Some uses of long term caches:
TDB (see JENA-801)
Rules (see JENA-901)
ARQ
DatasetGraphCaching, DatasetImpl (stop graph, model churn)
org.apache.jena.riot.system.IRIResolver
Fuseki
SPARQL Query Caching (JENA-626)
Core
EnhGraph
JENA-801 reports an experiment using the Guava cache code - we didn't
get this as a contribution. I assume the prototype was the code I
pointed to which is a straight replacement for the current
implementation with guava. That experiment was an improvement but TDB
would benefit atomic get-fill pattern support. TDB usage is very
dependent on concurrent.
Some current implementations Jena has:
org.apache.jena.atlas.lib.Cache
com.hp.hpl.jena.util.cache.Cache
as well as ad-hoc solutions using maps (JENA-901)

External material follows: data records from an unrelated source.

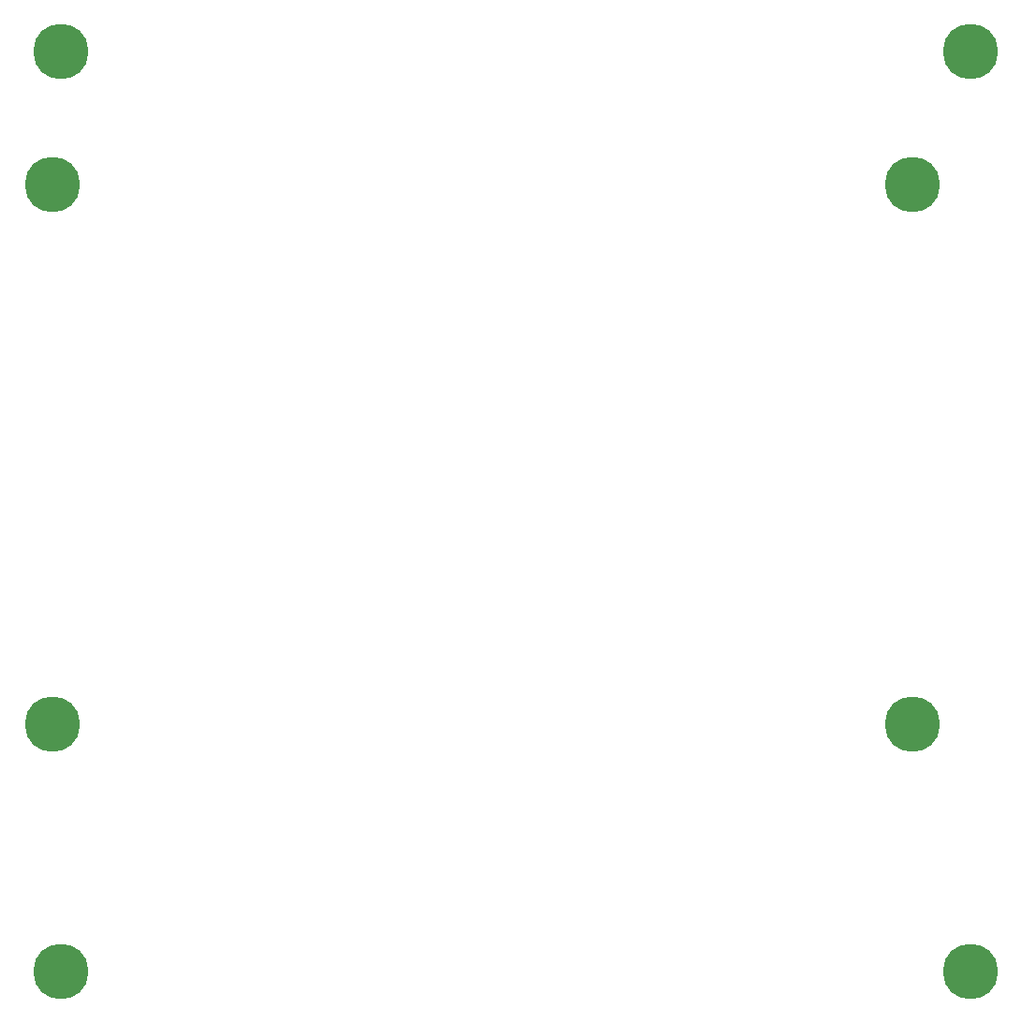
<source format=gbl>
G04 Layer: BottomLayer*
G04 EasyEDA v6.5.29, 2023-07-16 15:11:24*
G04 4815ca597486458abc7986fe6b47f49f,5a6b42c53f6a479593ecc07194224c93,10*
G04 Gerber Generator version 0.2*
G04 Scale: 100 percent, Rotated: No, Reflected: No *
G04 Dimensions in millimeters *
G04 leading zeros omitted , absolute positions ,4 integer and 5 decimal *
%FSLAX45Y45*%
%MOMM*%

%ADD10C,5.0000*%

%LPD*%
D10*
G01*
X469900Y2540000D03*
G01*
X8686800Y2540000D03*
G01*
X469900Y10858500D03*
G01*
X8686800Y10858500D03*
G01*
X386105Y4782007D03*
G01*
X8166100Y4782007D03*
G01*
X386105Y9652000D03*
G01*
X8166100Y9652000D03*
M02*

</source>
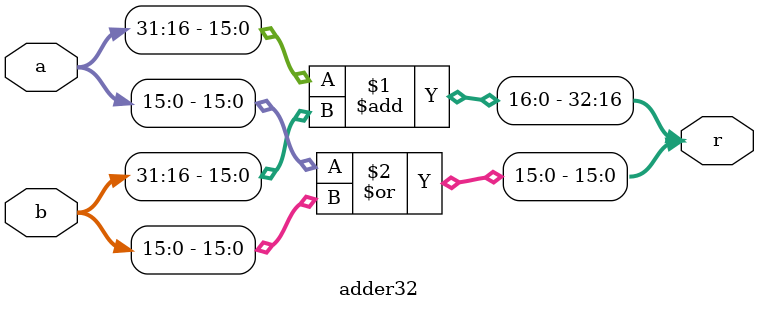
<source format=v>
module adder32 (a,b,r);
input [31:0] a,b;
output [32:0] r;

assign r[32:16] = a[31:16]+b[31:16];
assign r[15:0]= a[15:0]|b[15:0];

endmodule

</source>
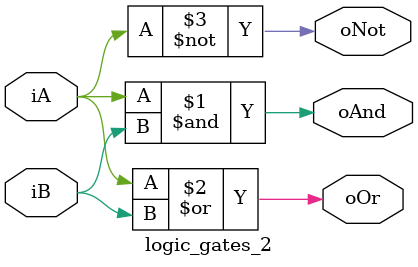
<source format=v>
`timescale 1ns / 1ps


module logic_gates_2(iA,iB,oAnd,oOr,oNot);
    input iA,iB;
    output oAnd,oOr,oNot;
    assign oAnd =iA & iB;
    assign oOr=iA | iB;
    assign oNot=~iA;
endmodule

</source>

None are thread-concurrent-safe for get-fill.
== org.apache.jena.atlas.lib.Cache
Most used is an LRU cache based on LinkedHashMap with a drop handler
wrapper. The direct mode TDB disk cache uses drop handlers to flush
dirty blocks to disk.
== com.hp.hpl.jena.util.cache.Cache
2 impls:
RandCache - not used in the codebase; created from it's own tests.
EnhancedNodeCache - finite sized, slot replacement on clash policy
(this is possibly one of the costs for creating graphs - it's a 1000
slots of memory and Java clears everything first .... IIRC it used to be
5000)
== The Guava interface:
The key operations are:
V getIfPresent(Object key);
V get(K key, Callable<? extends V> valueLoader)
The latter "get-and-load-if-absent" is thread-safe atomic. It avoids
needing the pattern
"lock", "get" "if absent put", "unlock"
which over synchronizes to achieve a get and put in a coordinated
fashion (this goes beyond JENA-801).
com.google.common.cache.Cache is:
public interface Cache<K, V>
V getIfPresent(Object key);
V get(K key, Callable<? extends V> valueLoader)
ImmutableMap<K, V> getAllPresent(Iterable<?> keys);
void put(K key, V value);
void putAll(Map<? extends K,? extends V> m);
void invalidate(Object key);
void invalidateAll(Iterable<?> keys);
void invalidateAll();
long size();
CacheStats stats();
ConcurrentMap<K, V> asMap();
void cleanUp();
and a CacheBuilder.
== Other
=== Commons JCS
This does have a memory-backed cache; it does not support a
lock-efficient "get-load" pattern. It does provide some degree of
thread-parallel access but it is a cache-wide lock. May be it's
possible to use multiple regions to shard the cache and get some truly
parallel access but it looks like it needs programming on top of the JCS
artifact. The design centre of JCS seems to be around larger,
higher-cost objects than NodeId/Nodes let alone small memory computation
caches.
===
What others, with right license and right design focus? There are a lot
of cache packages out there but the features of Guava look right to me.
Does anyone have experience of using for real any other cache package?